90 days of regression part 3

90 days of regression part 3

 

I had Emily over for another regression therapy session today, but this time it seemed very confusing, and then again not at all. Perhaps because she has tried it a few times now she jumped back and forth through different moments of the same life.  “I am with a lot of people, hippies” she said. “I am a woman on a stage, I am a singer”.  She told me that she was at the Woodstock festival in 1969. She had red nails, was 27 years old and she was singing at Woodstock and that her name was either Janice or Janet.

My heart raced and instantly I started thinking about Janis Joplin, but I got clear indications from Spirit that it wasn’t her.  She continued; “I am with my band, not a main name, and my man, Carl, is playing the guitar. We are not a big name and I am backing singer.” She said that he wasn’t good looking but that she was very into him. They could live off playing their music and it was great times she said, and continued; “I am from Wisconsin. “

All of the sudden she changes the scene, “I am 34 years old” she said. I asked her where she was and she told me she was in a disgusting place, a place where people go to take drugs. She was looking for someone she told me. “I am looking for my man, for Carl.” She confirmed that he was also doing drugs as well as she was. He was lost and she had to find him.

All of the sudden her face changes and she says “something fell in to my head”, she looked like it hurt her. Her hands flew to her stomach, “I am hurt.” She had been stabbed and was dying. When I asked if she knew who had stabbed her she didn’t know. “It is a tough neighborhood” she said with a shrug of the shoulders.

Then she changed the scene again. “Now I’m in the hospital, and I am dying. It’s in Oklahoma” It was the end of that life. She had her mother there and naturally she was very sad.

When she left that body and that life I asked her what she thought she had to learn from that life and experience; “I shouldn’t follow a man blindly, but rather be free and independent. I was insecure and did not believe in myself” she told me and continued. “It doesn’t necessarily turn out great when you lean on others. You have to love yourself, and then you can do it!”  After she was came back to the present we talked about the entire experience. “I must be insane, Woodstock – it must be imagination and not regression” she said in disbelief.

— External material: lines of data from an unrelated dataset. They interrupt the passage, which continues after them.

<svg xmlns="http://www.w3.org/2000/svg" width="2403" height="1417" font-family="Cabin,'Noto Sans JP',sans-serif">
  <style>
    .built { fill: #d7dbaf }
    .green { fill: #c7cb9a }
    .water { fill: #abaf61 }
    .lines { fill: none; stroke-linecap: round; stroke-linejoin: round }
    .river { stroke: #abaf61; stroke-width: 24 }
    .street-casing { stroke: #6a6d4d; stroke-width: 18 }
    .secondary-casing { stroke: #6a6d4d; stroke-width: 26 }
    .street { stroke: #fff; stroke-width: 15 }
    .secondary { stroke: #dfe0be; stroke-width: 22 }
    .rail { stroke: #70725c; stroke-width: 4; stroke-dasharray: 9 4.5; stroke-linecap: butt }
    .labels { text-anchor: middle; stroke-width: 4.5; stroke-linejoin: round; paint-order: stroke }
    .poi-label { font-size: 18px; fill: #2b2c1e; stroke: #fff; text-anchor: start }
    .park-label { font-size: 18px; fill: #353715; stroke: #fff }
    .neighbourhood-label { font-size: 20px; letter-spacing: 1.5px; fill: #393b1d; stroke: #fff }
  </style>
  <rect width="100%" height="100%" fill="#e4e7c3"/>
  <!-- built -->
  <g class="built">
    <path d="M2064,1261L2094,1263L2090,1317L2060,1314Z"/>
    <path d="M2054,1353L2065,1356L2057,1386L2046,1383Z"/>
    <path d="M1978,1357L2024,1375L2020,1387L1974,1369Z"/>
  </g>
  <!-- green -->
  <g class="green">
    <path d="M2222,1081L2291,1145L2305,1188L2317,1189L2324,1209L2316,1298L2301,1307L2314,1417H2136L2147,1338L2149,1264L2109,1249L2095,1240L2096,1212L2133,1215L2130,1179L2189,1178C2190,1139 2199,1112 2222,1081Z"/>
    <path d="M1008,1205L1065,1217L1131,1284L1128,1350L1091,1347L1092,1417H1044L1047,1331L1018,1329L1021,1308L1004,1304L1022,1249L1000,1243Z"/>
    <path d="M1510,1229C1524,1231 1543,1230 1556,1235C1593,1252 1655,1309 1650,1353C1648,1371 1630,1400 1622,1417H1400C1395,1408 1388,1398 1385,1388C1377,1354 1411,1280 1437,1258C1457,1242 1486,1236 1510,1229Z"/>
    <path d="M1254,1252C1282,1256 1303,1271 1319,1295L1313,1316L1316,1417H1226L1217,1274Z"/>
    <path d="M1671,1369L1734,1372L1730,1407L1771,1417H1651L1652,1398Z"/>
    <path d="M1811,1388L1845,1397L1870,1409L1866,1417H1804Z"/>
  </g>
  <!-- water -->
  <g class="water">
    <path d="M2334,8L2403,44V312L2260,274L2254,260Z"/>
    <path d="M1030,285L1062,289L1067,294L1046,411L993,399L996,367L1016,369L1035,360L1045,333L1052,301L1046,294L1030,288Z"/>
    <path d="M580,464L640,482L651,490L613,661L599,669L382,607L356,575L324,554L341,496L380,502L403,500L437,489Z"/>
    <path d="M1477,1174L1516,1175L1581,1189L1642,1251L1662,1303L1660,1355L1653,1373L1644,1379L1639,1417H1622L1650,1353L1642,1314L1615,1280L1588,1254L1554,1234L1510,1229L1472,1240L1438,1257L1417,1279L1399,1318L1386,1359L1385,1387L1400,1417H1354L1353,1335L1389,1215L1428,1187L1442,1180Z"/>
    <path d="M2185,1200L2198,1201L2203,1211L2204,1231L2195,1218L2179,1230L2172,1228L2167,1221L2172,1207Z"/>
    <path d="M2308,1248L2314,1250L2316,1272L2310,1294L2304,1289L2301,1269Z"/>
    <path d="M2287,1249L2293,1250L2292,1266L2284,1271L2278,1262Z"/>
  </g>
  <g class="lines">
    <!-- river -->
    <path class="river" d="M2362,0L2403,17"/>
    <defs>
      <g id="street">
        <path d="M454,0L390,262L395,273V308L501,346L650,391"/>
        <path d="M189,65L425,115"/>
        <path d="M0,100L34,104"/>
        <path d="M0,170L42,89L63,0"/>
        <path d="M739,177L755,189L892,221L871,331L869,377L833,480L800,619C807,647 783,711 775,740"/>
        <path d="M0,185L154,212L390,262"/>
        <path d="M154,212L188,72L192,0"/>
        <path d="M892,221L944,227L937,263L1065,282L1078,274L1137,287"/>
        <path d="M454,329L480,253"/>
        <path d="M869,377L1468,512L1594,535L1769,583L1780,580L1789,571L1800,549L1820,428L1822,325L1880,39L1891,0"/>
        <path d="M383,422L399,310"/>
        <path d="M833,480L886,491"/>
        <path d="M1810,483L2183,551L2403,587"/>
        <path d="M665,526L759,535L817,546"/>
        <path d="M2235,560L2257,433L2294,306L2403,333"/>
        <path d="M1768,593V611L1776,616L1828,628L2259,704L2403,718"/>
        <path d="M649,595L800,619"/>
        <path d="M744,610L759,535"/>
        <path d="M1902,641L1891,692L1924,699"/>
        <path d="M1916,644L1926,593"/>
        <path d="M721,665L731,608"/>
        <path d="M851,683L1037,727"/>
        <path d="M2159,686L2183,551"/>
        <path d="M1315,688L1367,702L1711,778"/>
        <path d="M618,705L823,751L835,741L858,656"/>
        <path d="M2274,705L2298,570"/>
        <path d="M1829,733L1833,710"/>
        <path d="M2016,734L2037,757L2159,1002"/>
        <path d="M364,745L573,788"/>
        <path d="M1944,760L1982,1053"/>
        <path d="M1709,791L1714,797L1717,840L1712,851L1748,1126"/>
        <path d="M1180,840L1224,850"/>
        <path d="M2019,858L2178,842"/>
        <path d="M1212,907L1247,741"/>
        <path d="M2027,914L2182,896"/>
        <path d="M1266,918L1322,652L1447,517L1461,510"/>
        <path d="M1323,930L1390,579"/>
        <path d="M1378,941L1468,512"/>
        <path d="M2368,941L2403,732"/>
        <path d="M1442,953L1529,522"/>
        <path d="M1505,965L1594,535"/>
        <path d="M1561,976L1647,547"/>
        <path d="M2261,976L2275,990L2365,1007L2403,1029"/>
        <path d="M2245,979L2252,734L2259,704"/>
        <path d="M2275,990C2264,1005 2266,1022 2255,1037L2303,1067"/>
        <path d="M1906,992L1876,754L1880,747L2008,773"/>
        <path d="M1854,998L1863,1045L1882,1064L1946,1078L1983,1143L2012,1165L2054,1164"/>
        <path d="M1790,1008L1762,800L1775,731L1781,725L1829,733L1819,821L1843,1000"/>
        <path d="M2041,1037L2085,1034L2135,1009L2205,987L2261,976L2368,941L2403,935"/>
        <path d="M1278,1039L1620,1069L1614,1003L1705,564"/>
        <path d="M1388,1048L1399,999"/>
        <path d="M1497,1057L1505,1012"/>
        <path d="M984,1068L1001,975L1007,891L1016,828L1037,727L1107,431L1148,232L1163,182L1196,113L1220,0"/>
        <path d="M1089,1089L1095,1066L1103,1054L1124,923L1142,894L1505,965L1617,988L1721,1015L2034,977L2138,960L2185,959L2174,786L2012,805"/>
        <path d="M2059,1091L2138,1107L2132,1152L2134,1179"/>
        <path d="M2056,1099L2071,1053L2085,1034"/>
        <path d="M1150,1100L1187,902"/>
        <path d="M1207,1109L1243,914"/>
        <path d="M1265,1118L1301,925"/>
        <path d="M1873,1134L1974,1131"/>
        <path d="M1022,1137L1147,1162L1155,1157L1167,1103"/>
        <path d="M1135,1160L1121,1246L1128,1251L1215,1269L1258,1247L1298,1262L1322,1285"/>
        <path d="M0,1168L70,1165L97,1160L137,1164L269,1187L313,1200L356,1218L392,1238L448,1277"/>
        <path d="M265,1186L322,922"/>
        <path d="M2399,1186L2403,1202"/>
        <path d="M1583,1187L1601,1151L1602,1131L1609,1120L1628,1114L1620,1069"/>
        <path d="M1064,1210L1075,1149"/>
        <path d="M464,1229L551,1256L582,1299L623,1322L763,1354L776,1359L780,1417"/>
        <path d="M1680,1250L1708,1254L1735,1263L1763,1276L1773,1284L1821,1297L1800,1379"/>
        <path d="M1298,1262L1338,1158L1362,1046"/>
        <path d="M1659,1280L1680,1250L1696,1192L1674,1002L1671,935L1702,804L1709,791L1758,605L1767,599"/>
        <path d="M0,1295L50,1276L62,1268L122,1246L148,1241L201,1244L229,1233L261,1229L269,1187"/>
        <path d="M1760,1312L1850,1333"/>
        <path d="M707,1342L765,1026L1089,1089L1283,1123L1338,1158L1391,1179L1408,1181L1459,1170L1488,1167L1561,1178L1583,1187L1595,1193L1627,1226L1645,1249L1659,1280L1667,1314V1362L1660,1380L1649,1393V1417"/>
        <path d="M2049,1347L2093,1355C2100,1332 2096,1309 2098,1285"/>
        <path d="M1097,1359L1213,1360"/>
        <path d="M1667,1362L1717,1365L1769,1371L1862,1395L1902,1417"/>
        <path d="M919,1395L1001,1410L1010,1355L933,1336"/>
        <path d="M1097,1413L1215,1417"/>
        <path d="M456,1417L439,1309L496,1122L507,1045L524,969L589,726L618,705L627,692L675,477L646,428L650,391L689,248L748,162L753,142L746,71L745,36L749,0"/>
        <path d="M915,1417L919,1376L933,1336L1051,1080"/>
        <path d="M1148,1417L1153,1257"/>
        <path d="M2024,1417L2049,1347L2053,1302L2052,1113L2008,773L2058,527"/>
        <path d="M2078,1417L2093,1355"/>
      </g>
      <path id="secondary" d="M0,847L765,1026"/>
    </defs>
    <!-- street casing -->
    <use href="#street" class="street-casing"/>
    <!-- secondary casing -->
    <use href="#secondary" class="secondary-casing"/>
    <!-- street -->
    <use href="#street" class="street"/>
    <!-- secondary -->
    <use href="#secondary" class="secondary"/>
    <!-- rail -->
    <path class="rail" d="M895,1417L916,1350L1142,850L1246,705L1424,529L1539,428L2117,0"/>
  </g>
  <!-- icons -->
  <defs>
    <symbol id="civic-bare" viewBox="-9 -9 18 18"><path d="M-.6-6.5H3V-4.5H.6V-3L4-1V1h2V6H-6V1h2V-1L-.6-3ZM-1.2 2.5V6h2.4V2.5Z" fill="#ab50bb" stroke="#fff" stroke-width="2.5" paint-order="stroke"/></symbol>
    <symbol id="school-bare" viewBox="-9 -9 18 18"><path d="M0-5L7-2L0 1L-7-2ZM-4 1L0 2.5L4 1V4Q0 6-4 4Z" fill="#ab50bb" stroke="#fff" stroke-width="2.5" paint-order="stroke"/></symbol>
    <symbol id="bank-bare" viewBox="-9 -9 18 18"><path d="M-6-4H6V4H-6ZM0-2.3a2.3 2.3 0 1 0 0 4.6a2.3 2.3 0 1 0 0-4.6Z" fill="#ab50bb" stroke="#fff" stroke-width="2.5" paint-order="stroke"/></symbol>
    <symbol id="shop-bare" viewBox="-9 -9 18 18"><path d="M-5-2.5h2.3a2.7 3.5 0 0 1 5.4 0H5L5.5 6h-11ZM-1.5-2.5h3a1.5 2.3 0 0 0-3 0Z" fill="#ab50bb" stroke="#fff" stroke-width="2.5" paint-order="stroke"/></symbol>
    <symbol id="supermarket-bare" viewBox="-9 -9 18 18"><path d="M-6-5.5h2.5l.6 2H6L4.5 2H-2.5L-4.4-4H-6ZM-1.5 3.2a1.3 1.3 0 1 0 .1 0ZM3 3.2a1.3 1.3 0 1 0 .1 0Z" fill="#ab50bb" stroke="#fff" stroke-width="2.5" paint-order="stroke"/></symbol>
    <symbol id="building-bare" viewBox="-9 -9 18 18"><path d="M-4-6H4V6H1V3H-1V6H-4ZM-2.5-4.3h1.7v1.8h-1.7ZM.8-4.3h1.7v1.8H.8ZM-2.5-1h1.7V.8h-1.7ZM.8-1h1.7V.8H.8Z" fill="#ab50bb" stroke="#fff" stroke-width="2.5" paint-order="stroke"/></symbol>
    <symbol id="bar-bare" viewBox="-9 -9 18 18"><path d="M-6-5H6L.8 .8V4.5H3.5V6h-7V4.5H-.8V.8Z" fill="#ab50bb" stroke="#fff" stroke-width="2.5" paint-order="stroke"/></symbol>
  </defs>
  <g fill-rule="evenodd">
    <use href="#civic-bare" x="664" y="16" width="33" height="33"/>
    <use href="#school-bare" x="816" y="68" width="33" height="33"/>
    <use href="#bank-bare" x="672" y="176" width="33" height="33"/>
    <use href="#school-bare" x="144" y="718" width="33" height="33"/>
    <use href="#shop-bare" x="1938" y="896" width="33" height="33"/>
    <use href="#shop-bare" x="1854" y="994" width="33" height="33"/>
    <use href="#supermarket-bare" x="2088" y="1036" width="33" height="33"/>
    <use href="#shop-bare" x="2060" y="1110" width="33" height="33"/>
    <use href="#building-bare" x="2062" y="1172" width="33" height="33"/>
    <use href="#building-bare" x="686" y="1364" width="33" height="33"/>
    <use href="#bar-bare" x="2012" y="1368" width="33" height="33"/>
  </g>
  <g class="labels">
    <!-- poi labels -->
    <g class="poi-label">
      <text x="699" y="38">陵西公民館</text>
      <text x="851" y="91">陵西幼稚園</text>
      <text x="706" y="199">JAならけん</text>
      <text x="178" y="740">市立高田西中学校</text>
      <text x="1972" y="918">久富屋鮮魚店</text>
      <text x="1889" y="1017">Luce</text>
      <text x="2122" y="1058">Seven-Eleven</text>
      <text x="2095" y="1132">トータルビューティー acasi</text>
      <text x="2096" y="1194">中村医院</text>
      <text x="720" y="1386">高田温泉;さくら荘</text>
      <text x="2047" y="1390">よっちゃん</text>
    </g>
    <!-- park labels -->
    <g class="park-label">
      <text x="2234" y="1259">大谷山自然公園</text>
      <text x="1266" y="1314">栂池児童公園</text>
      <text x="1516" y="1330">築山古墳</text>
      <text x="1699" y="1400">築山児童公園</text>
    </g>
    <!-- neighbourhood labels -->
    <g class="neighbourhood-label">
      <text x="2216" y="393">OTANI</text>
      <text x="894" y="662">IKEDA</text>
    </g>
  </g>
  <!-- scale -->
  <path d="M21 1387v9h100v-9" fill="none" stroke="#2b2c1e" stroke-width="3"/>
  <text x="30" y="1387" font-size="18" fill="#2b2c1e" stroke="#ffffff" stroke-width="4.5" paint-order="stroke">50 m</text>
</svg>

I, on the other hand, was very sure that she had been there and very sure that the messages were good. To trust in herself, be who she is. She had to understand she was a great person.

“You can do it” is the best way to put it.

o

90 days of regression part 2

90 days of regression part 2

 

Today I had my first regression therapy session with a woman, ”Emily”, who will be having 90 days of “regression boost.” ”Emily” is an independent business woman, yet she still has a very hard time finding her place in the world both privately and professionally.

From the outside her life looks great; she is married to a great guy who would go to the moon and back for her if she asked for it. They have two kids together, a boy and a girl. But for some reason she feels lost, alone and confused. My hope is for her to put all the pieces of the puzzle of her life together through sessions and regression therapy.

When I had the first session with “”Emily”” she told me that she could see mountains, white houses and roses. After some time it was apparent that she was in Switzerland around 1849. At first she was around 8-9 years old. She had leather shoes with a strap, was in a red dress and wearing an apron. She saw a heavy man with a big cart who turned out to be her father. He was a miller and he loved her very much. He was heavy in an unhealthy way. He changed over the years she told me, and he was hard on her. “He hit me, but not until later in life” she said, but she still knew that her father loved her. She could sense the big mill and that it was damp and cold inside.

She couldn’t tell if she had any siblings or not. “My mom died when I was born” she told me.

She shifted to her death in that life. “I fell out of a church tower, or I was pushed. I was pushed!!” she looked sad and surprised and continued; “I was only 16 years old, and I died because of something with a romance, my father was angry. I was there to meet someone I loved.” “My name is Rachel but everyone calls me Elisa. I don’t know why they do that but they do. “My father hits me because I am the only woman in the house, and have to take care of everything in the house. He wants me to obey him”.

When we ended the regression she was amazed at all the details and how it felt now that she could remember everything.

We have since then been looking for the town and it was there, just like she said it was. Even the name was even the same. I asked her what she thought she would learn from this, how would she use it in this life. At first she didn’t understand, but asked what I thought. I told her that in this life she also has a troubled relationship with her father. In this life she was estranged from him, because she does not fit in his picture of what a perfect daughter is. “Emily” did, in her former life, have a troubled relationship with her father also because she didn’t fit his picture of what a perfect daughter was. He even hit her, and eventually she died an early and gruesome death. It might not have been her father that killed her back then, but it was a troubled relationship.

She suddenly understood after talking about her lives then and now, that she was much stronger in this life because she stopped listening to the notions about how she should be. She has taken a stand and in this life she is trying to be herself and not to live op to someone else’s picture of perfect.